This weekend, I attended the 2012 graduation ceremony of Paul Quinn College. Paul Quinn College is a historically black college (HBCU) in south Dallas, just off of I-45 on Simpson Stuart Road. I’ve been working on a project with them through The Real Estate Council’s ALC program.
This past Sunday, the class who graduated was small, and for good reason: this was the first graduating class surviving “the scare of 2009,” when the school lost its accreditation from the Southern Association of Colleges and Schools. The class was left with an option to turn their backs and walk away, no questions asked, or stick through it. Although there were transfers in this graduating class, many of them had chosen to stay.
Here were lots of awards. One of the reasons that we were invited to attend was that the TREC Foundation director was receiving a President’s award in recognition of the impact we made on the school and community through our project. Another award went to an author who had written an article to the scholastic community which was against the trends of the media – her message was this: take a look at PQC, look at its initiatives, and see for yourself what this school is going.
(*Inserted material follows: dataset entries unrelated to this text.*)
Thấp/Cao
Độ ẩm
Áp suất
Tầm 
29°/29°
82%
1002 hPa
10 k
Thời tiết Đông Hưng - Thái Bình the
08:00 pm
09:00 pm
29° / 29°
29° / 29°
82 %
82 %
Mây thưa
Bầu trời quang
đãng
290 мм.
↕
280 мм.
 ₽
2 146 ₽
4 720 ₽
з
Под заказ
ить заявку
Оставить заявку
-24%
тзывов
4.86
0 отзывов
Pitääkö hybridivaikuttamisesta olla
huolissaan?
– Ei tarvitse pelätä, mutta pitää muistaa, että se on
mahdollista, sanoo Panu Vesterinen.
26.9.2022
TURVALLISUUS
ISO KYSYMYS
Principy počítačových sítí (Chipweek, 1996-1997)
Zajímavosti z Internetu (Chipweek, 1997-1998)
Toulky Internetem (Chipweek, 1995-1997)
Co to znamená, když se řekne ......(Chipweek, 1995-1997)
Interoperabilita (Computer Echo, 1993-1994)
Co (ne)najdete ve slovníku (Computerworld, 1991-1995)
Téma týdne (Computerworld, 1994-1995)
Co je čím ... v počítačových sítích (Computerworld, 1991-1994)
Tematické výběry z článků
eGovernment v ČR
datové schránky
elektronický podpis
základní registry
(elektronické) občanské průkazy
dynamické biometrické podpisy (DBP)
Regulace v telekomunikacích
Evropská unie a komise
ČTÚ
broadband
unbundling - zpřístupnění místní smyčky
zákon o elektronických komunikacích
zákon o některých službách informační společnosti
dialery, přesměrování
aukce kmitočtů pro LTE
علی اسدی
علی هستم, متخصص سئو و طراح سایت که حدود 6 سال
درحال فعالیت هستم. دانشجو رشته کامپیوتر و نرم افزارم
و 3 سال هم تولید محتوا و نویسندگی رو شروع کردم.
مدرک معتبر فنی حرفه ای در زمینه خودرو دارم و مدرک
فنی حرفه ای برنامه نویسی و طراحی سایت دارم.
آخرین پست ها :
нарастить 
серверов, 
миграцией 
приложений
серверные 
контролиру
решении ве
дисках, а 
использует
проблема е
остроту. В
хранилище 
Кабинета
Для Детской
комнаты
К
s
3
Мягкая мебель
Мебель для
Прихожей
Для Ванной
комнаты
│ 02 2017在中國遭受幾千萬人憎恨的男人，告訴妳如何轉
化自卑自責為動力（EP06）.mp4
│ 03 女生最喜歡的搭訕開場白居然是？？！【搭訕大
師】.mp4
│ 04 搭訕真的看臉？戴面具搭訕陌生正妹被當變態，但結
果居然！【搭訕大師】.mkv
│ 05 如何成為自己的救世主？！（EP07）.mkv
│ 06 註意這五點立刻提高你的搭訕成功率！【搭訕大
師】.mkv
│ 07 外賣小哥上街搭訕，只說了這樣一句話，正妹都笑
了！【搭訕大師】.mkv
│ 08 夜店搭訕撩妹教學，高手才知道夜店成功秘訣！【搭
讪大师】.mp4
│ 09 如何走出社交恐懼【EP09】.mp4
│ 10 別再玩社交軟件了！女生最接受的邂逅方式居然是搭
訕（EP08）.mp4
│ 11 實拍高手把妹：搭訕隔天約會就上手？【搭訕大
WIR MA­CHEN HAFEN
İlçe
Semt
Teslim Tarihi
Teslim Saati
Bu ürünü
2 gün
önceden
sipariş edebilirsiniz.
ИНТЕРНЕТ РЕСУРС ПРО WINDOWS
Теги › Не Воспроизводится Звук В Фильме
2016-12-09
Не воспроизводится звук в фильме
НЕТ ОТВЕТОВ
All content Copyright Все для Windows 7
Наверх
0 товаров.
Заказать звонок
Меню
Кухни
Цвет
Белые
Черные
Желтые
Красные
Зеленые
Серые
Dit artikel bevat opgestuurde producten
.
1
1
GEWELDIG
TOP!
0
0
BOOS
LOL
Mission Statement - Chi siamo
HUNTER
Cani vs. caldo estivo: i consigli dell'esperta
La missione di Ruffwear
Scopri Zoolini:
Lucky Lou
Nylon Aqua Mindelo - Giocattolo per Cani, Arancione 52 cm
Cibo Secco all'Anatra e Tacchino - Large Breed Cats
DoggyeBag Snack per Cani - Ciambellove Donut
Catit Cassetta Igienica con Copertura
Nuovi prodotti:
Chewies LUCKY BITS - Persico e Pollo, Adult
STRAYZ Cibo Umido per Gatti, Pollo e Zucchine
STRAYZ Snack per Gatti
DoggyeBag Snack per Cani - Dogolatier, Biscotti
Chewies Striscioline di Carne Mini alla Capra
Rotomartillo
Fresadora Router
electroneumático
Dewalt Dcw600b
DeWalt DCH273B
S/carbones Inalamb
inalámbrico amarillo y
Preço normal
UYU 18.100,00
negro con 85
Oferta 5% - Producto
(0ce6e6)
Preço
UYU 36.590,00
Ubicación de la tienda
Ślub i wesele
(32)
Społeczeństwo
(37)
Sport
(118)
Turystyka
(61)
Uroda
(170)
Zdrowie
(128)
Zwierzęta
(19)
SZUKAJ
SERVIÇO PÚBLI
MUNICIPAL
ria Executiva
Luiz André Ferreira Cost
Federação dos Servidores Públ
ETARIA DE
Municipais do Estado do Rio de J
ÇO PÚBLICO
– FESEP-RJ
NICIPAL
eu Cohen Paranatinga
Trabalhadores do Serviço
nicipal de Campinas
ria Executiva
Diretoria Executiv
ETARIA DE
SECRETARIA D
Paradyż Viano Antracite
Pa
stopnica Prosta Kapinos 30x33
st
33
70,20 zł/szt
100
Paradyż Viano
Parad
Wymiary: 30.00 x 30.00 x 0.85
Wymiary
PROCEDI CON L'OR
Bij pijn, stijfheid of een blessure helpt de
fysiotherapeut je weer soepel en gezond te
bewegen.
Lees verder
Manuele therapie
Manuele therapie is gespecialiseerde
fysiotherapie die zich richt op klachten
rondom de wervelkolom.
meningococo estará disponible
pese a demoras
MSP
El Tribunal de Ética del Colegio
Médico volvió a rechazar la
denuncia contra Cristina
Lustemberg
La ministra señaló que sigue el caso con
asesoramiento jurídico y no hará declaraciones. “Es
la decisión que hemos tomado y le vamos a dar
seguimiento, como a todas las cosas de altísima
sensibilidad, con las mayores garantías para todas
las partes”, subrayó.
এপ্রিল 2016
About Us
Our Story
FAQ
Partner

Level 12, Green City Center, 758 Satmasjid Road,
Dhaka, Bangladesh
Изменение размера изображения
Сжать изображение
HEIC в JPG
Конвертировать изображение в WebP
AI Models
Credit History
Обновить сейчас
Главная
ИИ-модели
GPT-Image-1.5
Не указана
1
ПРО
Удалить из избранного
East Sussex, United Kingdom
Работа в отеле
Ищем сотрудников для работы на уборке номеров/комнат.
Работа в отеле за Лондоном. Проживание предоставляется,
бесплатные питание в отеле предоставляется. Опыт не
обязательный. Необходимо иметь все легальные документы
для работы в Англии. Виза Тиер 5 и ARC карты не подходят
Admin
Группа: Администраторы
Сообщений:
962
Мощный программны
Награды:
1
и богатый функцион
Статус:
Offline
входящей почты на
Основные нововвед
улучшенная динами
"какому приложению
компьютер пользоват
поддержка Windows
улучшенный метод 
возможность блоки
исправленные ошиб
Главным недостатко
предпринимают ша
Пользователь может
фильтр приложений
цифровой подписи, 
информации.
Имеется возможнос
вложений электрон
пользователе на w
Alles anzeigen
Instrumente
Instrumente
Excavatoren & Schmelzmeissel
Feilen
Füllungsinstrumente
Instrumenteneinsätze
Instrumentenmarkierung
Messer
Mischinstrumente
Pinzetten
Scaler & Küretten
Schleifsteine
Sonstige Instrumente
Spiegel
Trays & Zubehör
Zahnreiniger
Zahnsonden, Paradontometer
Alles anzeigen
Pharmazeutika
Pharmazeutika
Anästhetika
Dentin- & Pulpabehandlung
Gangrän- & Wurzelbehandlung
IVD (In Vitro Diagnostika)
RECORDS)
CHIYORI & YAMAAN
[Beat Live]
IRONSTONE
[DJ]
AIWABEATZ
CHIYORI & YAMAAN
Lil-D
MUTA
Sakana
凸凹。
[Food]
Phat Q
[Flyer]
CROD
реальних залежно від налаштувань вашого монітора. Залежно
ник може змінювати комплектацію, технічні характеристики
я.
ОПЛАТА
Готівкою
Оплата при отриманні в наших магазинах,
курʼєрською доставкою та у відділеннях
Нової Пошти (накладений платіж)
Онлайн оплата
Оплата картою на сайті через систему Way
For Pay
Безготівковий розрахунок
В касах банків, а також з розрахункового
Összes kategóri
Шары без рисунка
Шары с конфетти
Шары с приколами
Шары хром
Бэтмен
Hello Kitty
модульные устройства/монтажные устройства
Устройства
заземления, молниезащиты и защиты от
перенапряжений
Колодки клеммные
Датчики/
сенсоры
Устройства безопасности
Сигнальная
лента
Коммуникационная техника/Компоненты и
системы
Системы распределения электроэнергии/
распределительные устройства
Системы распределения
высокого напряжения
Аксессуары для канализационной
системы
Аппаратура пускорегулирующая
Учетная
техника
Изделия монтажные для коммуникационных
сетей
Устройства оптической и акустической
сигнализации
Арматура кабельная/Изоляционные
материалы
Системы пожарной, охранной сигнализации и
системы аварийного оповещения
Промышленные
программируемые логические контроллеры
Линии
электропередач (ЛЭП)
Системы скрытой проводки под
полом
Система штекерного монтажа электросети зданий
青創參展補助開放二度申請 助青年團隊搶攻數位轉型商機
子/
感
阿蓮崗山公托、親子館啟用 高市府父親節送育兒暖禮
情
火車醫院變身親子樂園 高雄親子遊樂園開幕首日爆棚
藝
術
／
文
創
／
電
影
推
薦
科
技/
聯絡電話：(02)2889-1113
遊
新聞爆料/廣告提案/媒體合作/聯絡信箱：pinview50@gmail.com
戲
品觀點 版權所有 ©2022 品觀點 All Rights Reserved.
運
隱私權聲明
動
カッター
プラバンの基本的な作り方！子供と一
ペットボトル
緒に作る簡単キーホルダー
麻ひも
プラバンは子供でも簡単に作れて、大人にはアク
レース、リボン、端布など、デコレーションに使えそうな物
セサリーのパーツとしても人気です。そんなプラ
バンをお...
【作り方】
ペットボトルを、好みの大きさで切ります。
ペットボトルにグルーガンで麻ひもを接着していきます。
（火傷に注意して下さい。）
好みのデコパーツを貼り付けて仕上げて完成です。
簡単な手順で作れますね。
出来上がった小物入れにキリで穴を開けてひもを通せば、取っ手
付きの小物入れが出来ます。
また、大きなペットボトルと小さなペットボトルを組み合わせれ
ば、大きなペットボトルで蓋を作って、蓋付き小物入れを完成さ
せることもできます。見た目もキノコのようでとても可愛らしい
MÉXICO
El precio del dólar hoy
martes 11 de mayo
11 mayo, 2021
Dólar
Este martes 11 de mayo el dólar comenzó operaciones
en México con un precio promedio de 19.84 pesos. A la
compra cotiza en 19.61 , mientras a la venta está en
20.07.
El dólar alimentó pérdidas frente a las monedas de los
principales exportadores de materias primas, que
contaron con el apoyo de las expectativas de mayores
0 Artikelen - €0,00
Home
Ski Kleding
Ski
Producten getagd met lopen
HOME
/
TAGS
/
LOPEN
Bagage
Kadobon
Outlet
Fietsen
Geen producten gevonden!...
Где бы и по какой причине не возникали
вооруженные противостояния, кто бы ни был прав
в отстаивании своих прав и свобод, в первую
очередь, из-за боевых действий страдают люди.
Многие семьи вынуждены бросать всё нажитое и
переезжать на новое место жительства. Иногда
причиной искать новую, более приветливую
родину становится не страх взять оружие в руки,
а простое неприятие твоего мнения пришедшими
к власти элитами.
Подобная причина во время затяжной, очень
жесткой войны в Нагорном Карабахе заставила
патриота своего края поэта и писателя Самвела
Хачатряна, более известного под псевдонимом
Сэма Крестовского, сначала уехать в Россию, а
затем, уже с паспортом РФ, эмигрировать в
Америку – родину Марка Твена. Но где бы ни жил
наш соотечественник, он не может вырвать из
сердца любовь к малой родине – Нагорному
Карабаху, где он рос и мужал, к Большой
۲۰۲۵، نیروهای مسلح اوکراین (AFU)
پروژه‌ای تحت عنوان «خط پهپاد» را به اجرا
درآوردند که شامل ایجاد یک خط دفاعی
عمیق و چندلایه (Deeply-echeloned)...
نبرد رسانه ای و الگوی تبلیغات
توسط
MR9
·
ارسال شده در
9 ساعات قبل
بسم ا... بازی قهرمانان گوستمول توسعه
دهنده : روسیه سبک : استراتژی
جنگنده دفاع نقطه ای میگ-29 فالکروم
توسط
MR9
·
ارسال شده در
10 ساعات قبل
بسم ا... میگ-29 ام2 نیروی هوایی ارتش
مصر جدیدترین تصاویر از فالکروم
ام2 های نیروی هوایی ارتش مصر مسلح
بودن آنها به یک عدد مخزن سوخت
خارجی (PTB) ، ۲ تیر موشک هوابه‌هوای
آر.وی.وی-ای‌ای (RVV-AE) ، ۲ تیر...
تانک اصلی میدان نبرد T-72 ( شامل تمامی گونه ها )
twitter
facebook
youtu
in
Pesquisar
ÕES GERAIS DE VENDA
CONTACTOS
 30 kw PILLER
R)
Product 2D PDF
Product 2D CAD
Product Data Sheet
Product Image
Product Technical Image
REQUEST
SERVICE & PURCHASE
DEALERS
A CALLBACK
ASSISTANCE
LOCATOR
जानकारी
I don’t know what is involved in a school losing one’s accreditation, but I’m sure it’s a long process. It sounds like, when President Mike Sorrell, took over in 2007, the momentum was already against the school to the point of it being unstoppable.
But these kids chose to push on. The valedictorian was one of those people in the class who chose to push on, and it was a decision that I couldn’t imagine: he had chosen to proceed with Paul Quinn instead of TCU, then walked into an absolute mess. But things were already changing there, and maybe he saw that. He was an impressive speaker, and was rightfully proud of his story. Afterwards, President Sorrell stood and told the crowd that this student had just taken the LSAT, and he had earned on of the highest scores in the country for the year. That speaks a lot not only for the student, but his environment.
The school challenges the students on a personal level, and as an outsider, I could see it from the ceremony today. President Sorrell took it one step further, challenging the class: in five years time, he told them that they would have to raise 25,000 collectively. In return, he and his wife would personally match dollar for dollar the monies raised, resulting in 50,000 for the school’s endowment (which, at the time I first met Sorrell last year, was the smallest in the country).
“Will you commit to this?”
A few murmurs.
“OK, I’m turning to your families. Families of the graduating class: will you support your new graduates?”
a few more murmurs.
“OK, now, class of 2012, I want you to turn to your alumni, those with whom you are making a binding contract.”
I wasn’t expecting the ceremony to be outside, so I ended up pretty badly sunburned. It was about 90 degrees outside without a cloud in the sky, but at least I had the option of taking my jacket off – which the students, in full gowns, did not. Now its Thursday, the sunburn has faded, but hopefully my involvement with the school has not. It’s great to have some small part of an organization that will really make a difference in so many lives.
I’ll write about what we did on the campus… sometime later. This is already too long and there’s so much to write about.